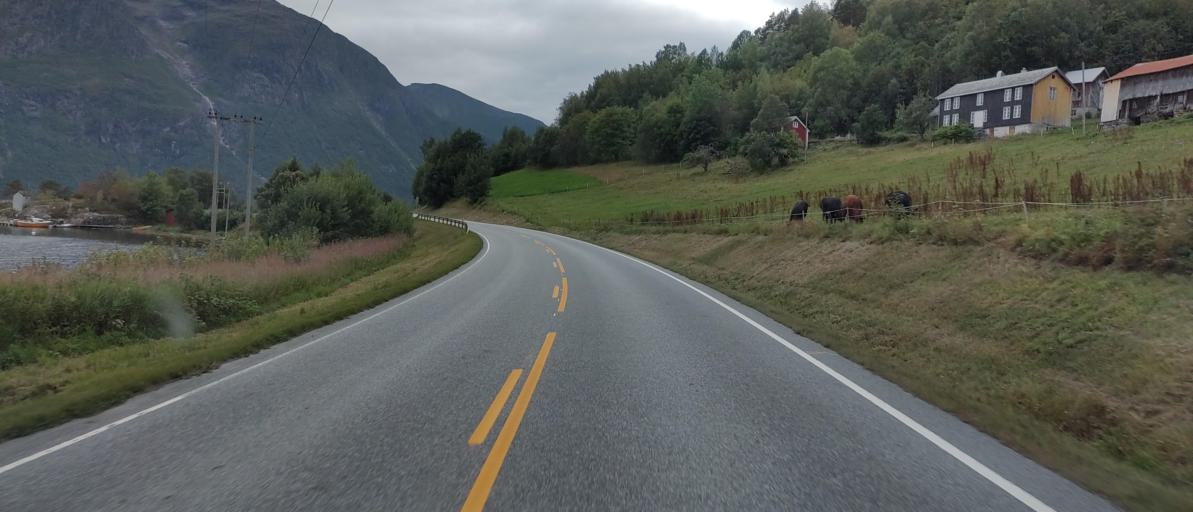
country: NO
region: More og Romsdal
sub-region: Rauma
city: Andalsnes
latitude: 62.5748
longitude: 7.6576
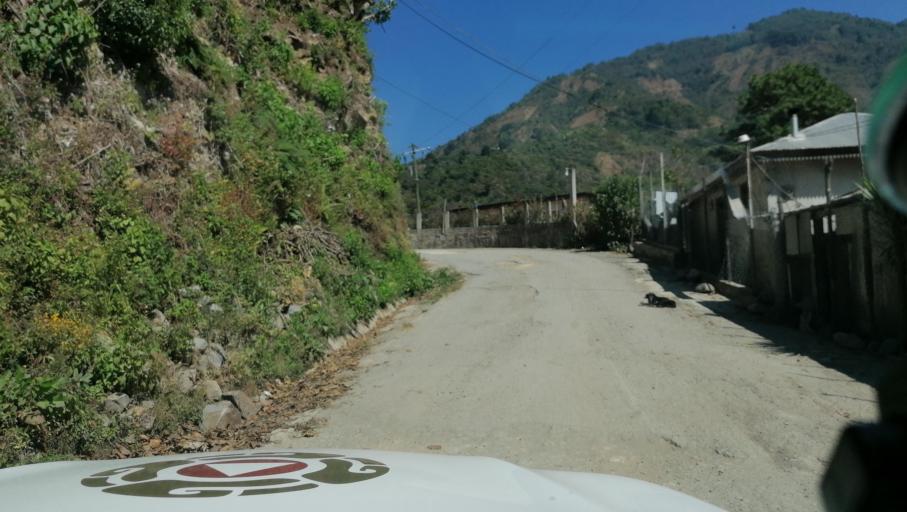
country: GT
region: San Marcos
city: Tacana
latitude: 15.1929
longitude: -92.1860
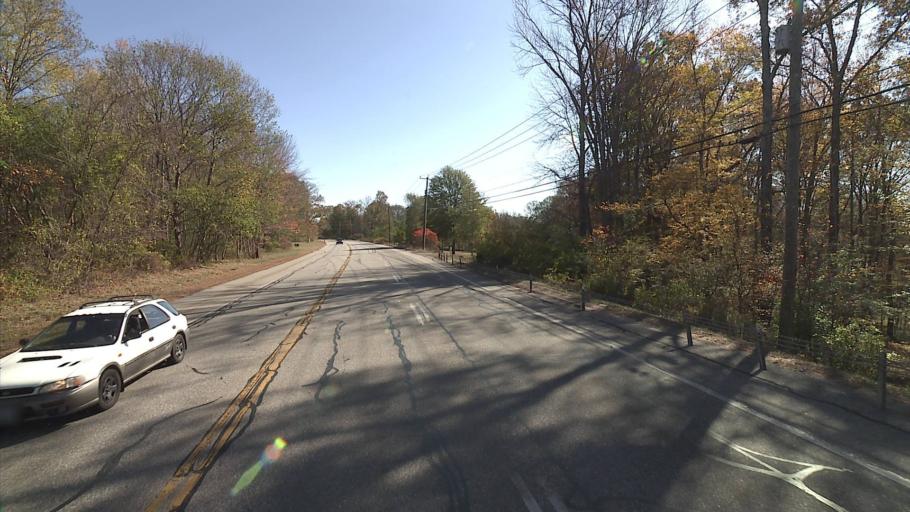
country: US
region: Connecticut
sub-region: Windham County
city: Windham
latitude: 41.7680
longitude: -72.1182
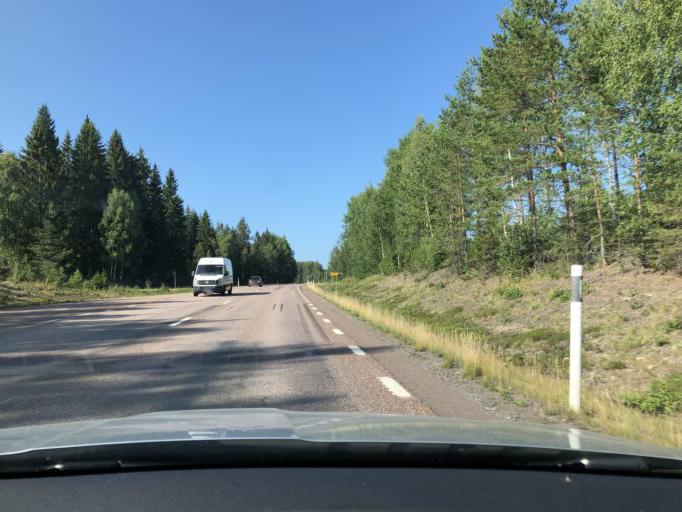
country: SE
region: Dalarna
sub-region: Saters Kommun
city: Saeter
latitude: 60.4634
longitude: 15.7999
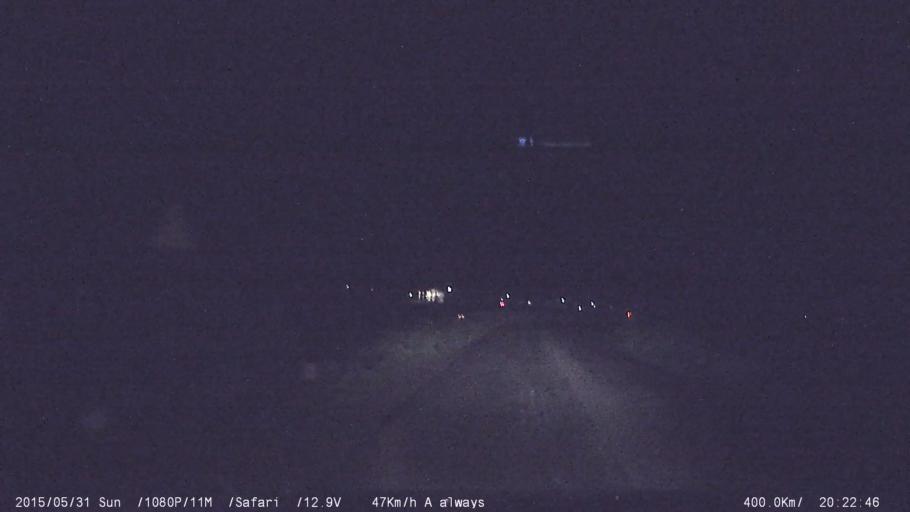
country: IN
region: Karnataka
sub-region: Mandya
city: Malavalli
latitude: 12.4262
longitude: 77.2212
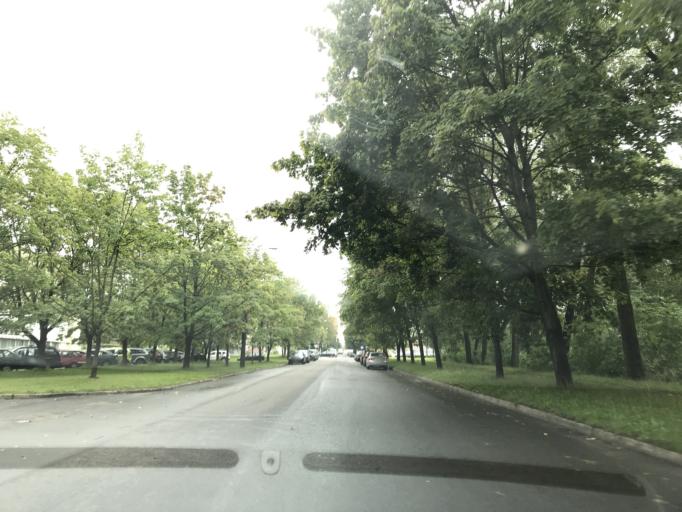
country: BY
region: Minsk
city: Minsk
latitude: 53.9450
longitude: 27.6196
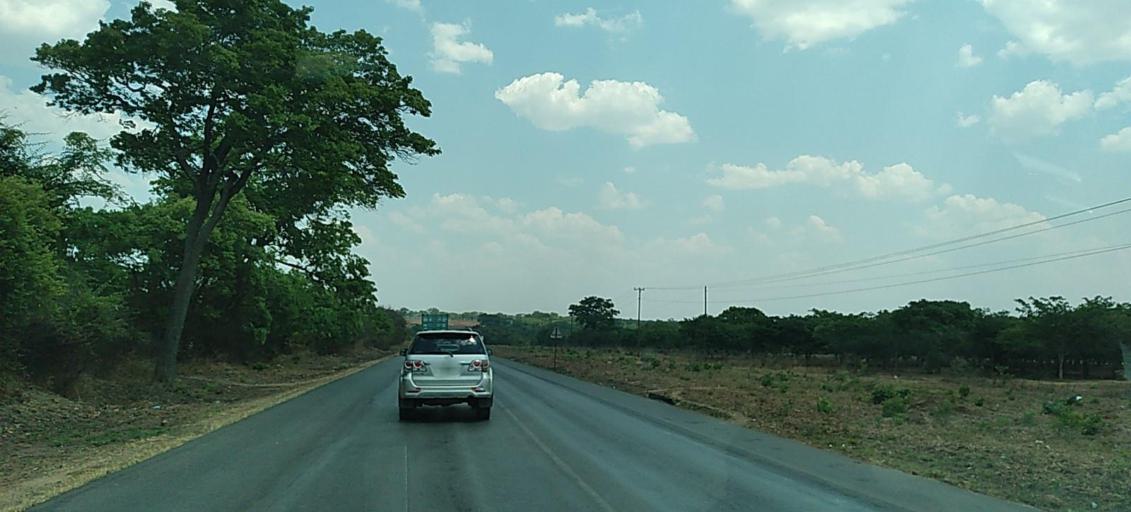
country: ZM
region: Central
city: Kabwe
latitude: -14.3123
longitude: 28.5455
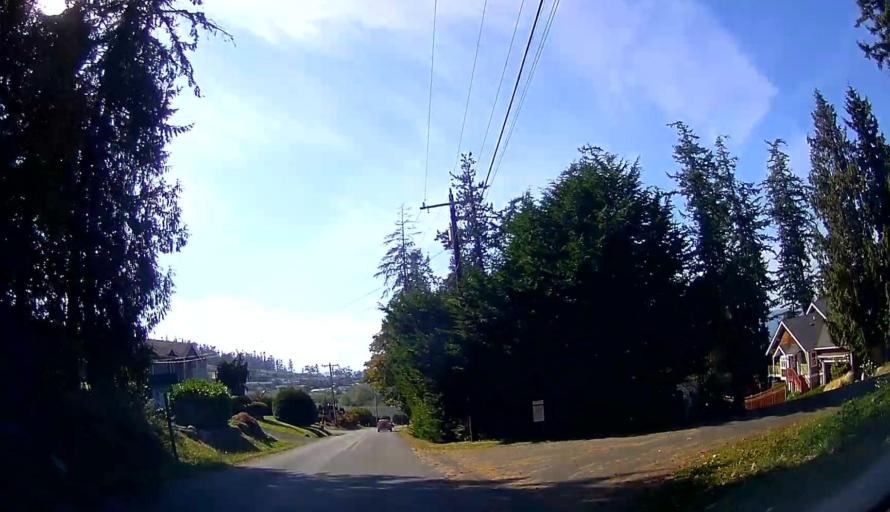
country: US
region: Washington
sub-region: Island County
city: Camano
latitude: 48.2482
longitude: -122.5206
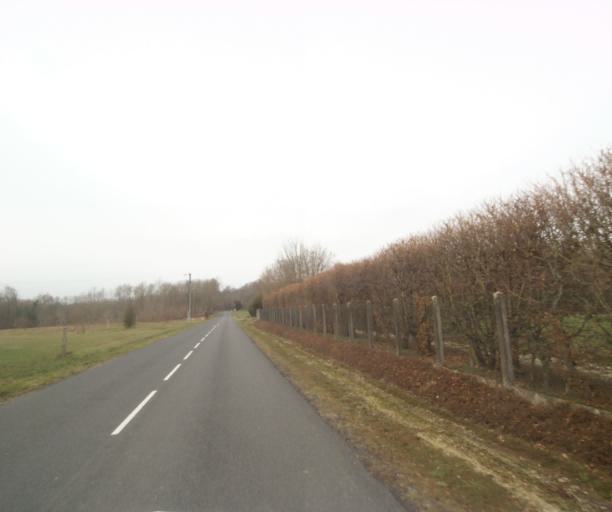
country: FR
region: Champagne-Ardenne
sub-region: Departement de la Marne
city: Sermaize-les-Bains
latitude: 48.7361
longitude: 4.8944
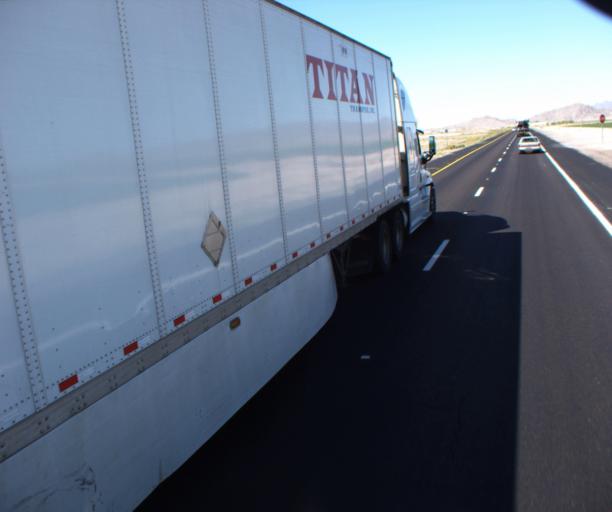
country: US
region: Arizona
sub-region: Maricopa County
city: Buckeye
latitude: 33.3841
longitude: -112.6253
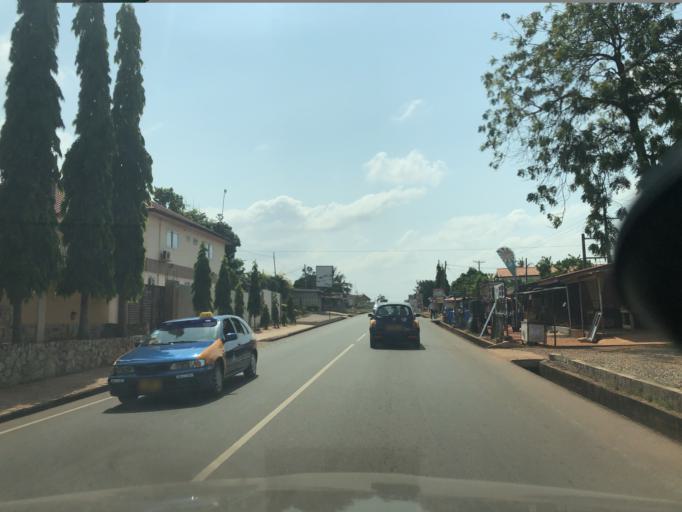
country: GH
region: Greater Accra
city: Medina Estates
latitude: 5.6730
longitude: -0.1904
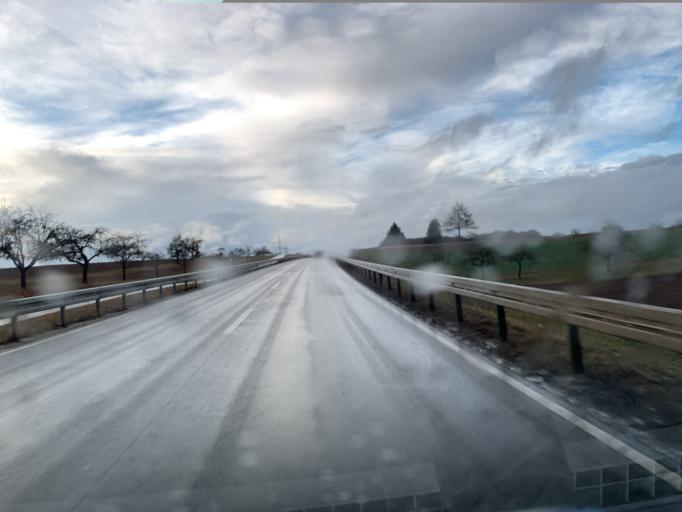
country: DE
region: Baden-Wuerttemberg
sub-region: Regierungsbezirk Stuttgart
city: Magstadt
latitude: 48.7348
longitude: 8.9593
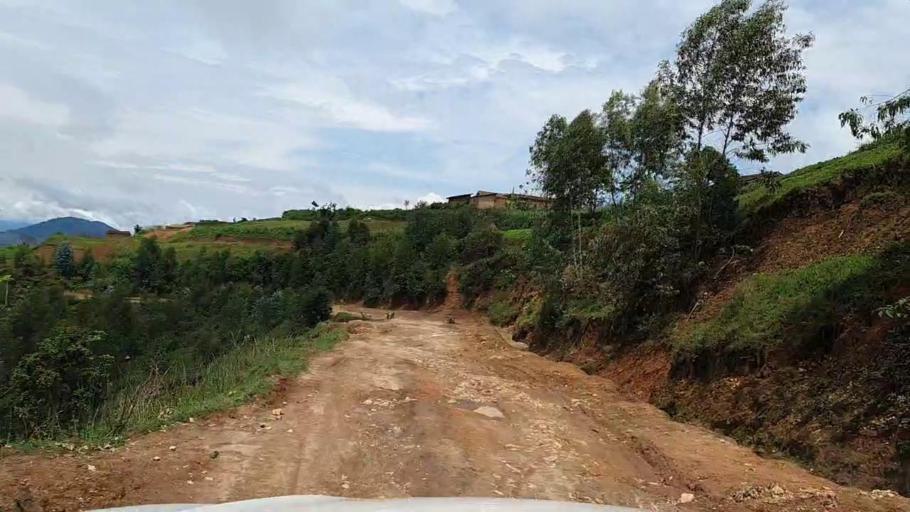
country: RW
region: Southern Province
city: Gikongoro
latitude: -2.3425
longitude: 29.5124
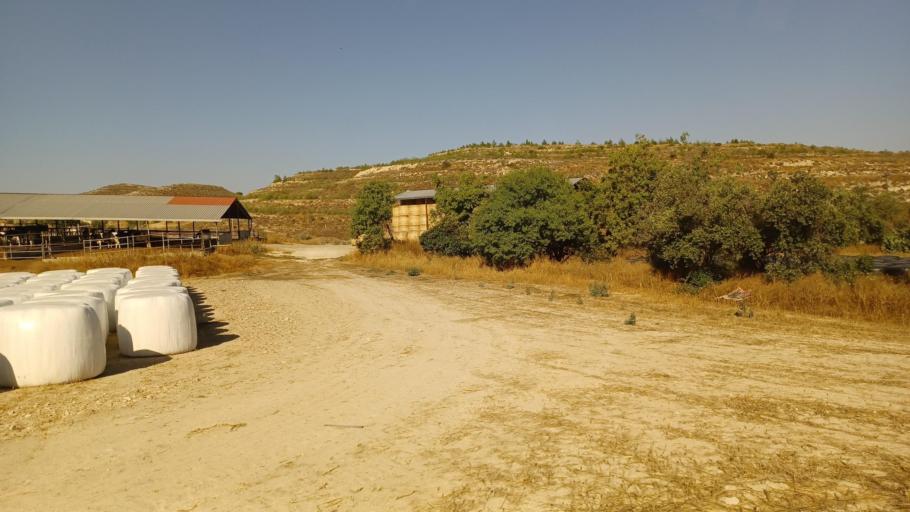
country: CY
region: Larnaka
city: Athienou
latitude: 35.0277
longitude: 33.5420
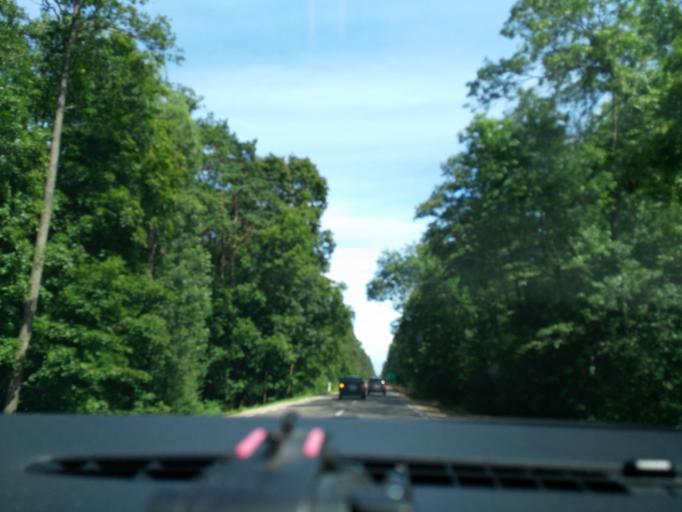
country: PL
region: Podlasie
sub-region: Powiat augustowski
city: Augustow
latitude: 53.8470
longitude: 23.0049
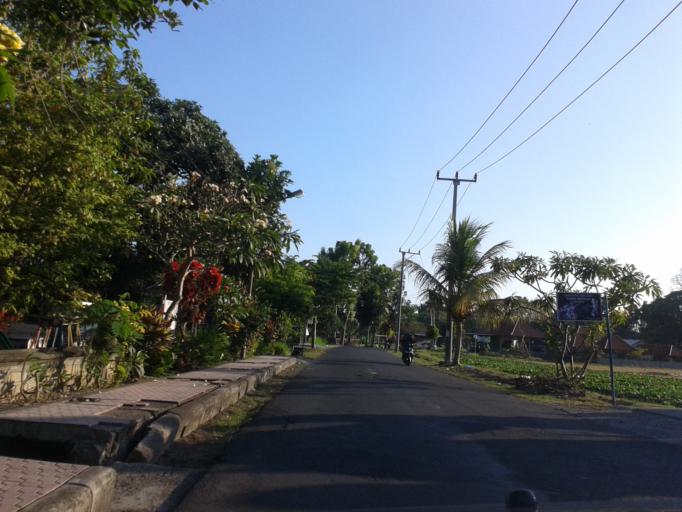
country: ID
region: Bali
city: Klungkung
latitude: -8.5566
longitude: 115.3875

# What the exercise asks
Can you rewrite all of the data above with every "city" replaced by "town" and nothing else changed? Leave the pictures out of your answer.

# Solution
country: NO
region: More og Romsdal
sub-region: Rauma
town: Andalsnes
latitude: 62.5748
longitude: 7.6576
country: GT
region: San Marcos
town: Tacana
latitude: 15.1929
longitude: -92.1860
country: US
region: Connecticut
sub-region: Windham County
town: Windham
latitude: 41.7680
longitude: -72.1182
country: SE
region: Dalarna
sub-region: Saters Kommun
town: Saeter
latitude: 60.4634
longitude: 15.7999
country: IN
region: Karnataka
sub-region: Mandya
town: Malavalli
latitude: 12.4262
longitude: 77.2212
country: BY
region: Minsk
town: Minsk
latitude: 53.9450
longitude: 27.6196
country: ZM
region: Central
town: Kabwe
latitude: -14.3123
longitude: 28.5455
country: US
region: Washington
sub-region: Island County
town: Camano
latitude: 48.2482
longitude: -122.5206
country: FR
region: Champagne-Ardenne
sub-region: Departement de la Marne
town: Sermaize-les-Bains
latitude: 48.7361
longitude: 4.8944
country: US
region: Arizona
sub-region: Maricopa County
town: Buckeye
latitude: 33.3841
longitude: -112.6253
country: GH
region: Greater Accra
town: Medina Estates
latitude: 5.6730
longitude: -0.1904
country: DE
region: Baden-Wuerttemberg
sub-region: Regierungsbezirk Stuttgart
town: Magstadt
latitude: 48.7348
longitude: 8.9593
country: RW
region: Southern Province
town: Gikongoro
latitude: -2.3425
longitude: 29.5124
country: CY
region: Larnaka
town: Athienou
latitude: 35.0277
longitude: 33.5420
country: PL
region: Podlasie
sub-region: Powiat augustowski
town: Augustow
latitude: 53.8470
longitude: 23.0049
country: ID
region: Bali
town: Klungkung
latitude: -8.5566
longitude: 115.3875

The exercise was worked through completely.